Message from @shanepottermi

Discord ID: 521156526686339082


2018-12-09 02:46:07 UTC  

not just a political, a everglades style swamp

2018-12-09 02:46:56 UTC  

@Misomania Is that the big ass meteor i told this discord i saw like a week ago?

2018-12-09 02:47:09 UTC  

You see, a lot of coastal wetlands are under threat from mere inches of sealevel rise because a lot of coastal wetlands are in the intertidal zone

2018-12-09 02:47:22 UTC  

rip gators

2018-12-09 02:47:35 UTC  

not sure, this one had nasa look up and basically ask what the hell they were seeing @shanepottermi and it was large enough to wreck a large city

2018-12-09 02:47:42 UTC  

I think there was a meteor a couple days ago

2018-12-09 02:47:50 UTC  

if it was on a different trajectory it would have cratered something for sure

2018-12-09 02:47:57 UTC  

biggest one i ever saw

2018-12-09 02:47:59 UTC  

If low tide ends up so that areas that were exposed at low tide are no longer exposed, those areas go away

2018-12-09 02:48:06 UTC  

flew half way between the earth and moon, which is nothing spacewise

2018-12-09 02:48:08 UTC  

The massive one was 1 mile wide

2018-12-09 02:48:28 UTC  

Which in turn has *implications* for flooding in the area whenever a storm rides in

2018-12-09 02:48:30 UTC  

oh what i saw actually entered the atmosphere

2018-12-09 02:48:43 UTC  

it was so big i could see the thing on fire inside the shooting star

2018-12-09 02:49:06 UTC  

it was burning for like 2 seconds

2018-12-09 02:49:09 UTC  

I think this was a few months back.
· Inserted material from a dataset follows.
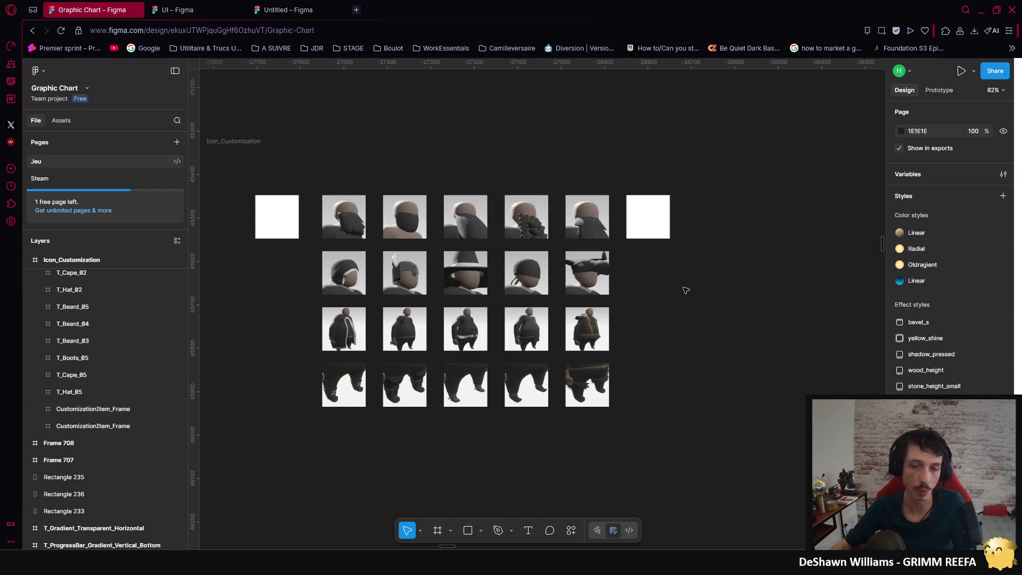
left_click(304, 10)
Would've wiped out even a city like new york and they had zero clue it was there until they looked up and saw it

2018-12-09 02:49:30 UTC  

that stuff happens all the time.. near misses

2018-12-09 02:49:35 UTC  

@Misomania There is probably a lot more that they don't see

2018-12-09 02:49:43 UTC  

we're sitting in between 2 giant meteor belts

2018-12-09 02:49:53 UTC  

Space force baby

2018-12-09 02:49:58 UTC  

'well in our solar system at least'

2018-12-09 02:50:06 UTC  

imagine a pulstar

2018-12-09 02:50:08 UTC  

@shanepottermi You mean the lagrange points?

2018-12-09 02:50:30 UTC  

We have plenty of Trojans there

2018-12-09 02:50:51 UTC  

no one would've lived through a near miss of a chunk of a pulstar

houston gets fucking owned after every flood because theres nowhere for the water to hold anymore

2018-12-09 02:51:20 UTC  

@Misomania You mean gamma ray burst. Pulsars are a type of solar body

used to have fields to soak up all the water... now those fields are nasty ugly subdivisions

2018-12-09 02:52:22 UTC  

@H3llbender the radiation that eminates from that end of a dying star, if mobile. Was listening to someone talk of rogue black holes and potential for dying stars to move that way

2018-12-09 02:53:45 UTC  

Still caused by global warming.

2018-12-09 02:53:54 UTC  

@H3llbender what would we be able to do against something like that? moving solar or rogue black holes... besides kiss our ass goodbye that is

2018-12-09 02:54:07 UTC  
2018-12-09 02:55:11 UTC  

@Misomania By the time we knew it was happening it would have already happened, we don't have FTL *anything* and we would need to have FTL sensors to spot it coming

2018-12-09 02:55:37 UTC  

The last paper UF sumited to the National Geologist Union said humans are responsible for 15% of golobal warming

2018-12-09 02:56:26 UTC  

It is actually a scenario that could potentially bring about some of the whole blood moon, blotting out the sun, wormwood stuff in revalations

2018-12-09 02:56:54 UTC  

Califonia wild fires put oun more C02 then humans trhis year and the number of fire have been going down

2018-12-09 02:56:57 UTC  

@woodchuck00 Got a link?

2018-12-09 02:57:32 UTC  

"he state is estimated to have released emissions equivalent to about 68 million tons of carbon dioxide, based on data analyzed by the U.S. Geological Survey. That’s close to the roughly 76 million tons of emissions produced by California’s electricity sector in all of 2016, U.S. Secretary of the Interior Ryan Zinke said in a statement Friday. It equates to about 15 percent of all California emissions."